Try it: In the records below, pick out all lines containing the word "Contents".

Records provided:
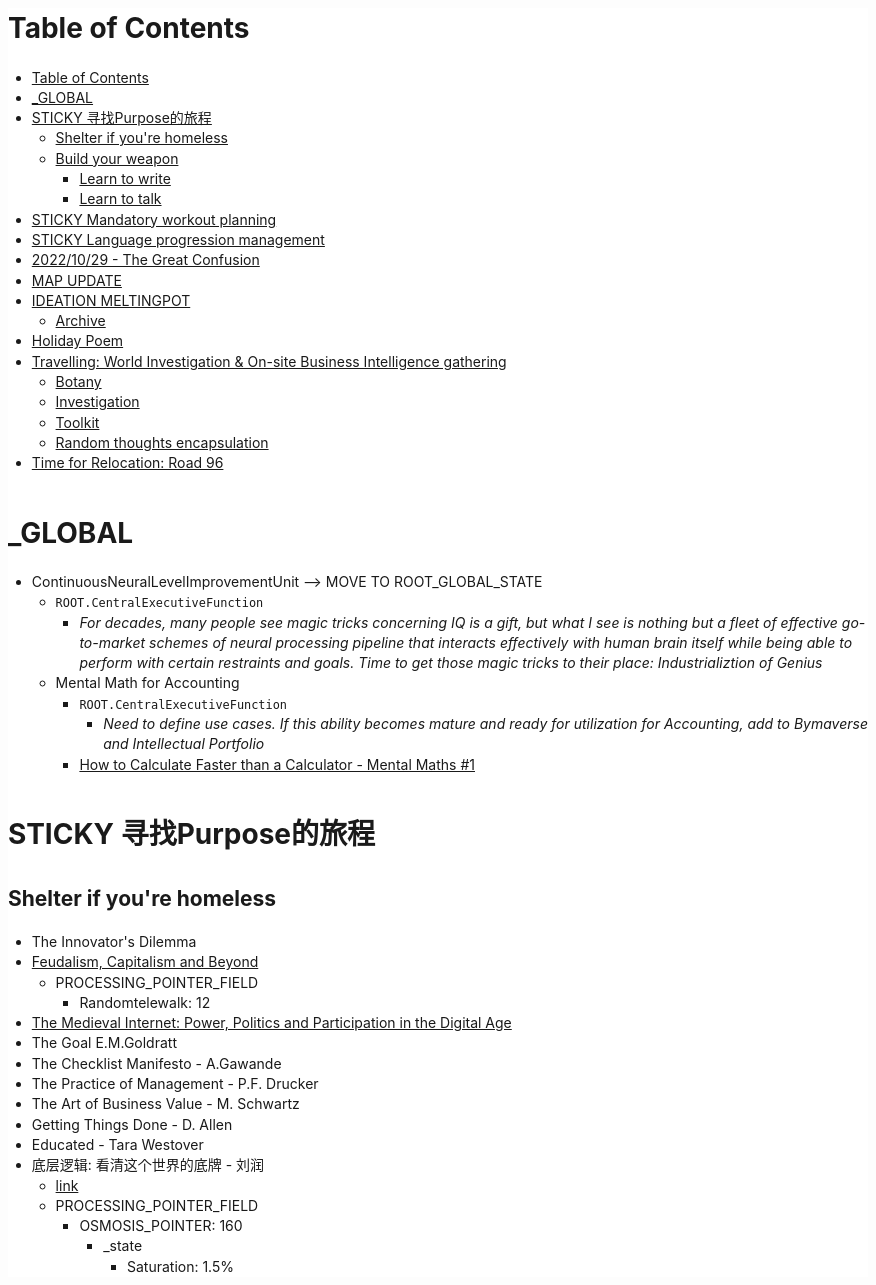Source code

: # Table of Contents
- [Table of Contents](#table-of-contents)
- [\_GLOBAL](#_global)
- [STICKY 寻找Purpose的旅程](#sticky-寻找purpose的旅程)
  - [Shelter if you're homeless](#shelter-if-youre-homeless)
  - [Build your weapon](#build-your-weapon)
    - [Learn to write](#learn-to-write)
    - [Learn to talk](#learn-to-talk)
- [STICKY Mandatory workout planning](#sticky-mandatory-workout-planning)
- [STICKY Language progression management](#sticky-language-progression-management)
- [2022/10/29 - The Great Confusion](#20221029---the-great-confusion)
- [MAP UPDATE](#map-update)
- [IDEATION MELTINGPOT](#ideation-meltingpot)
  - [Archive](#archive)
- [Holiday Poem](#holiday-poem)
- [Travelling: World Investigation \& On-site Business Intelligence gathering](#travelling-world-investigation--on-site-business-intelligence-gathering)
  - [Botany](#botany)
  - [Investigation](#investigation)
  - [Toolkit](#toolkit)
  - [Random thoughts encapsulation](#random-thoughts-encapsulation)
- [Time for Relocation: Road 96](#time-for-relocation-road-96)

# _GLOBAL
- ContinuousNeuralLevelImprovementUnit --> MOVE TO ROOT_GLOBAL_STATE
  - `ROOT.CentralExecutiveFunction`
    - *For decades, many people see magic tricks concerning IQ is a gift, but what I see is nothing but a fleet of effective go-to-market schemes of neural processing pipeline that interacts effectively with human brain itself while being able to perform with certain restraints and goals. Time to get those magic tricks to their place: Industrializtion of Genius*
  - Mental Math for Accounting
    - `ROOT.CentralExecutiveFunction`
      - *Need to define use cases. If this ability becomes mature and ready for utilization for Accounting, add to Bymaverse and Intellectual Portfolio*
    - [How to Calculate Faster than a Calculator - Mental Maths #1](https://www.youtube.com/watch?v=X_ZJc9_n7TY)

# STICKY 寻找Purpose的旅程
## Shelter if you're homeless
- The Innovator's Dilemma
- [Feudalism, Capitalism and Beyond](https://openresearch-repository.anu.edu.au/bitstream/1885/114854/2/b11628170.pdf)
  - PROCESSING_POINTER_FIELD
    - Randomtelewalk: 12
- [The Medieval Internet: Power, Politics and Participation in the Digital Age](https://www.emerald.com/insight/publication/doi/10.1108/9781839094125)
- The Goal E.M.Goldratt
- The Checklist Manifesto - A.Gawande
- The Practice of Management - P.F. Drucker
- The Art of Business Value - M. Schwartz
- Getting Things Done - D. Allen
- Educated - Tara Westover
- 底层逻辑: 看清这个世界的底牌 - 刘润
  - [link](https://drive.google.com/file/d/1whM67fbQbi0ELdPHKYFNaXqiUqlYXHVm/view?usp=sharing)
  - PROCESSING_POINTER_FIELD
    - OSMOSIS_POINTER: 160
      - _state
        - Saturation: 1.5%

Solution below:
: # Table of Contents
- [Table of Contents](#table-of-contents)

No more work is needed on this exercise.